Friday, July 04, 2008

Blind watchers, ch10

Count for references to blindness continues to increase.

But the accelerator is an important instrument for anyone interested in understanding the earliest moments of the universe, because in the fireball of energy produced in the collision of high-energy particles, it is possible to taste the primordial soup of the big-bang.

There is a moment, while reading this chapter, where I was laying down with my forehead resting on the book thinking that maybe, just maybe, this book will be a much better read for people who are not familiar with the sciences.

"English majors," I thought, except then I realized that English majors would probably have torn this book apart before we've even reached chapter three.

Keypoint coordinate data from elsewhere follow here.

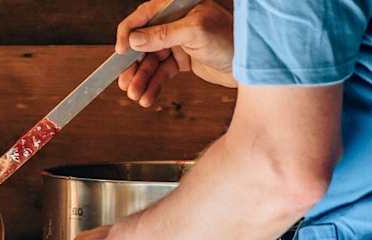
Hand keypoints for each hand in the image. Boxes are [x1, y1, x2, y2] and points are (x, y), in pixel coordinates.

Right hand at [115, 0, 235, 107]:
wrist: (252, 63)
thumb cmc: (230, 39)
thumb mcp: (195, 33)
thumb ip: (163, 35)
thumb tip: (133, 40)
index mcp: (176, 7)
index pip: (143, 16)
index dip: (127, 34)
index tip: (119, 54)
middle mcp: (174, 23)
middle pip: (142, 43)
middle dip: (133, 65)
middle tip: (125, 85)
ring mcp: (177, 42)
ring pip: (150, 61)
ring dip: (141, 79)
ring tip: (136, 97)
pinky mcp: (182, 61)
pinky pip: (161, 74)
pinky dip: (153, 86)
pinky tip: (147, 98)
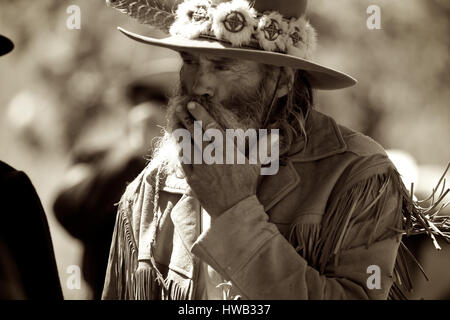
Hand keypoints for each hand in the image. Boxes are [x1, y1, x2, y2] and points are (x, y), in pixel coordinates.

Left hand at [174, 101, 259, 217]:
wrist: (233, 209)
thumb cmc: (245, 186)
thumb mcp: (256, 165)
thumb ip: (262, 147)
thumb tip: (275, 135)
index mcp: (226, 149)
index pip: (210, 127)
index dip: (200, 113)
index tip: (192, 104)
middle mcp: (210, 155)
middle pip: (195, 132)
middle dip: (186, 119)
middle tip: (179, 109)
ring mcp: (199, 166)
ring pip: (187, 145)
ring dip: (181, 133)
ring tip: (177, 124)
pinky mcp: (192, 177)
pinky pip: (183, 160)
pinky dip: (181, 151)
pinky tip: (180, 146)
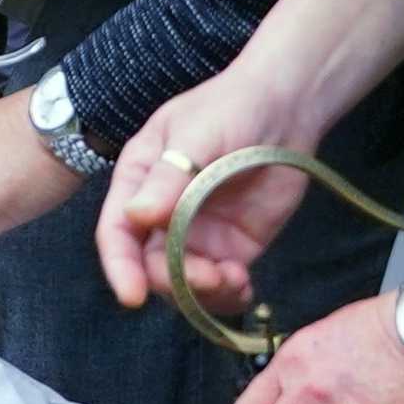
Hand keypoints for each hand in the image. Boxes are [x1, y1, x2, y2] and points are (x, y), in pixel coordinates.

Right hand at [96, 54, 323, 317]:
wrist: (286, 107)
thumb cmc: (231, 107)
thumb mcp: (196, 133)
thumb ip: (169, 176)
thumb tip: (137, 216)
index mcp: (139, 182)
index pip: (117, 232)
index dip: (120, 267)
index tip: (133, 296)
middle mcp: (161, 214)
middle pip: (150, 265)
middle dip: (174, 280)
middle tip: (210, 276)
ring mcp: (197, 234)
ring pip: (184, 283)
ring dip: (203, 293)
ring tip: (235, 279)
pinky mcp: (232, 247)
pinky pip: (220, 284)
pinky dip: (228, 296)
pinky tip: (245, 288)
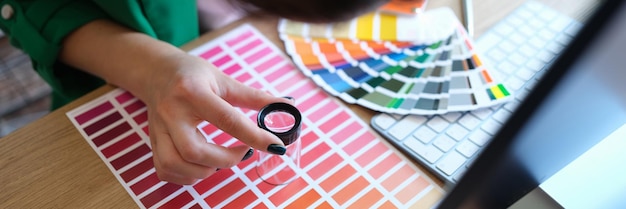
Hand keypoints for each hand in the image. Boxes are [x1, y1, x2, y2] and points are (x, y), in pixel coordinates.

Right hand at [141, 53, 291, 184]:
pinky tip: (202, 165)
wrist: (155, 71)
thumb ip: (255, 97)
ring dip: (205, 170)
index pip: (227, 119)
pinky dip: (187, 176)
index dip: (255, 136)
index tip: (275, 146)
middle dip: (226, 159)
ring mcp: (158, 129)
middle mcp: (171, 112)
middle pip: (195, 150)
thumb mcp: (224, 79)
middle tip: (244, 152)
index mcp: (192, 92)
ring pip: (176, 164)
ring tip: (221, 159)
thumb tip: (287, 105)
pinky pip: (166, 171)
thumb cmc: (192, 74)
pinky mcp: (153, 142)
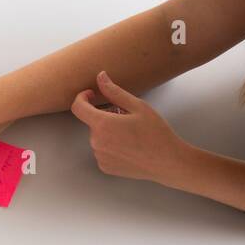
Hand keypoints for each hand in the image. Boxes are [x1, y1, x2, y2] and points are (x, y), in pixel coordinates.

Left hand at [70, 71, 192, 184]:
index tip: (91, 94)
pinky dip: (112, 146)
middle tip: (128, 118)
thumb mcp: (137, 106)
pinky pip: (103, 151)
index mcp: (102, 125)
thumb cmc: (155, 133)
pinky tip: (130, 147)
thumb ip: (114, 91)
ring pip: (99, 137)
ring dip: (109, 132)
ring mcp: (99, 156)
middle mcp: (96, 142)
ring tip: (131, 134)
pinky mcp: (105, 167)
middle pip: (94, 123)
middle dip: (106, 116)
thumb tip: (100, 77)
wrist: (166, 161)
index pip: (78, 108)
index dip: (82, 98)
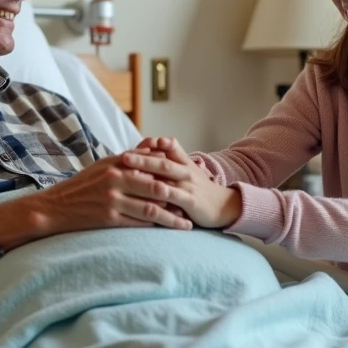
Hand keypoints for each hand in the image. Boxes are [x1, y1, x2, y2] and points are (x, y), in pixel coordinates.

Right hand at [0, 154, 191, 249]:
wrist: (55, 207)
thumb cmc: (83, 185)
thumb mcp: (105, 164)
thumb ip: (131, 157)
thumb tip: (156, 148)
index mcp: (117, 163)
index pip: (153, 166)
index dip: (174, 174)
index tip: (190, 181)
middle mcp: (115, 179)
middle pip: (156, 187)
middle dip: (178, 197)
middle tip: (196, 204)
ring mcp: (112, 199)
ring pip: (150, 209)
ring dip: (172, 218)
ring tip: (187, 224)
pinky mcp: (108, 218)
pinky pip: (137, 224)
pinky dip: (155, 228)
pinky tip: (166, 231)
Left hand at [121, 137, 242, 229]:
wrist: (224, 205)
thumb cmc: (198, 187)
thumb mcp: (186, 169)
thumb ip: (170, 156)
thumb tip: (149, 142)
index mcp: (182, 162)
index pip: (165, 149)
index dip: (148, 146)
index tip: (127, 147)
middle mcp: (185, 172)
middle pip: (162, 163)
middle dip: (142, 159)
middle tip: (123, 157)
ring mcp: (188, 187)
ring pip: (166, 181)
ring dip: (147, 180)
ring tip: (130, 179)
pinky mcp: (191, 202)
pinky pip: (174, 200)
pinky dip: (160, 201)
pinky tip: (144, 203)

Ah well, maybe art majors then. They might appreciate the drama that the author's trying to instill into cosmology.

There are some intentionally funny parts in this chapters though:

This era [a point in the history of the universe where the average temperature is equal to or higher than the melting point of brimstone] might have theological implications, but nothing of interest to cosmologists occurred at this time; the universe seemed to pass uneventfully through the temperatures of hell.

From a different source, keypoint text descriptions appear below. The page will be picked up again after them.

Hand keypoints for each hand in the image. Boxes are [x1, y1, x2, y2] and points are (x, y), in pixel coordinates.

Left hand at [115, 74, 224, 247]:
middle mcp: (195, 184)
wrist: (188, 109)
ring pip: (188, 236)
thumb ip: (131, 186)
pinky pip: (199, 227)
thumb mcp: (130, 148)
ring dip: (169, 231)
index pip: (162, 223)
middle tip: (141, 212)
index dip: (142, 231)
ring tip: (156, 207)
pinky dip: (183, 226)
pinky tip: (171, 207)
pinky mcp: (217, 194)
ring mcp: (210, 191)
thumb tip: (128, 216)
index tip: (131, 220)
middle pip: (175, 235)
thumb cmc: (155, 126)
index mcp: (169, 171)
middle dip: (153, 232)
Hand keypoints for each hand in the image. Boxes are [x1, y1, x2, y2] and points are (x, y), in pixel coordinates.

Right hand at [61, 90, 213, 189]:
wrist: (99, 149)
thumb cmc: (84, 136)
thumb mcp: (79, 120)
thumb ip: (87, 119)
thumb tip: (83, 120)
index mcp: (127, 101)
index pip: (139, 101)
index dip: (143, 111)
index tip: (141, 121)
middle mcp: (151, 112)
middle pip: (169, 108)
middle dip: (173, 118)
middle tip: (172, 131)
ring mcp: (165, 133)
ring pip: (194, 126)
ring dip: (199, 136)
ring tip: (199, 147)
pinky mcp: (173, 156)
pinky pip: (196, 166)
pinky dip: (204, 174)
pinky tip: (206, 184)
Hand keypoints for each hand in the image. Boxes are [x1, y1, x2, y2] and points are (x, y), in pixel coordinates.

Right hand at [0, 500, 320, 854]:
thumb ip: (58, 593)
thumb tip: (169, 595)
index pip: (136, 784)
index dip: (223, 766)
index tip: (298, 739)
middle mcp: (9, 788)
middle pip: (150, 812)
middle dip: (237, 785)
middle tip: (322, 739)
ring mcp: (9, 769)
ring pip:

Boredom, I suppose, can be a special type of hell?

On a completely unrelated note: It's Pan-Gu (pronounced: pan-goo), not P'an Ku (have no idea where he got that spelling from), which is a folklore (think Native American). The Taoists and the Buddhists and all the other followers (China had a melange of different belief systems, most of which I don't understand or even remember) each had their own ideas. [Random FYI.]

There are many astronomical facts that cry out for a deeper and more consistent explanation.

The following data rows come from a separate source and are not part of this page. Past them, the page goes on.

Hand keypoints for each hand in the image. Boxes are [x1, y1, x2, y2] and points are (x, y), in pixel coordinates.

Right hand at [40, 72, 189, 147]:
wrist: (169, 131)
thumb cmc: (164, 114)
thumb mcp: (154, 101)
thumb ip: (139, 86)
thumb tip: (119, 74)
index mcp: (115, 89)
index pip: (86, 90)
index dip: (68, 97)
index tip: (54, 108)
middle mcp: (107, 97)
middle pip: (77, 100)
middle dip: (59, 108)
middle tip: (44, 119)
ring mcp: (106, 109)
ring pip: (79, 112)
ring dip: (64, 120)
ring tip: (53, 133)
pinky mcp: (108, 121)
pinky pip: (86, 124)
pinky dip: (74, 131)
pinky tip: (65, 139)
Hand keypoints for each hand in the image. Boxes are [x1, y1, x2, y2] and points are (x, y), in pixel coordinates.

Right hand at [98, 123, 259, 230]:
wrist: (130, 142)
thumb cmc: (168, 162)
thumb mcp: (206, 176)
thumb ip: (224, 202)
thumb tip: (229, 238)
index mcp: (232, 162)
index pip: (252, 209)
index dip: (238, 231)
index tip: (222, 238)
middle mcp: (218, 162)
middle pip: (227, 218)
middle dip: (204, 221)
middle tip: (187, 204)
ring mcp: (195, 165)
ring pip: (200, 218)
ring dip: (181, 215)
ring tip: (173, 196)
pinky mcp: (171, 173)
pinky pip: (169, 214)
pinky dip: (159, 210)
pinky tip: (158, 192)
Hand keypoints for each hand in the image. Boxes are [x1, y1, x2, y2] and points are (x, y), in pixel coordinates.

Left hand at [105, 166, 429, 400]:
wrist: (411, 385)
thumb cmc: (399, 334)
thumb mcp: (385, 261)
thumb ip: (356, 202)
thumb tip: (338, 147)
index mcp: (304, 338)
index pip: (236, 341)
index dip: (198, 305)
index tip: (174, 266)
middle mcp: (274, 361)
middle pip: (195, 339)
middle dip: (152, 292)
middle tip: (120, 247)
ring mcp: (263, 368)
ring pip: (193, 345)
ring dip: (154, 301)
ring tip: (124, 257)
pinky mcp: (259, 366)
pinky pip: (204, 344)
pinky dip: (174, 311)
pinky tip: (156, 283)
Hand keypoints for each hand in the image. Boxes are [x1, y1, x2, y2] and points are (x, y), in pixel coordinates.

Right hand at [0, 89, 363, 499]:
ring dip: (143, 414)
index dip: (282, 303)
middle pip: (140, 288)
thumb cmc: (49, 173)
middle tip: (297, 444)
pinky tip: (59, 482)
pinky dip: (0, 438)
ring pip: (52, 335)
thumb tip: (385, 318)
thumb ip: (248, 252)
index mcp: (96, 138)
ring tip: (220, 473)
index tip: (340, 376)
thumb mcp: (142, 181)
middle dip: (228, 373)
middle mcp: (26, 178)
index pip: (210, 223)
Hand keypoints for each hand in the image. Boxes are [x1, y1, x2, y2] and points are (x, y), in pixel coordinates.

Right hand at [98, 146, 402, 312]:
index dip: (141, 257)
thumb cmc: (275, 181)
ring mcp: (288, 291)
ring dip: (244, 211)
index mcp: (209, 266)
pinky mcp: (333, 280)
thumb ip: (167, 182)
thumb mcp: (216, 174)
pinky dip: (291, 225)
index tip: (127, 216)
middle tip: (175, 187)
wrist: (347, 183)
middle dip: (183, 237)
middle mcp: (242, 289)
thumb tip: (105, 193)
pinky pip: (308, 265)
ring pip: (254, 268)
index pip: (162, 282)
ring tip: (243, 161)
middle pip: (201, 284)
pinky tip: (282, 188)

The screaming! Make it stop! lol

Oh and in the page afterward, just as I was thinking how all this talk about primordial soup was making me think of edible kind of soup, I turned the page and saw the photo of the Campbell-styled can with "Fermilabs: Primordial Soup" written large upon it. I lol'ed. Lucy probably will appreciate this, too.

And the part where he says "Because the equation is so beautiful, I can't resist writing it..." made me think of those cartoon scenarios with a deranged-looking scientist in coke-bottle glasses twitching over a sheet a paper with tears running down his face, muttering to himself, "It's so beautiful...it's so beautiful...."

That's from comics, mind you. I'm a little concerned about people like that in real life.

Aside from that, I have discovered that Kolb is right on the bandwagon with everyone else who is trying to find the grand theory that'd unify Life, the Universe and Everything (and good luck to him). The sudden increase in "blindness" at the end of the chapter made me go "gah".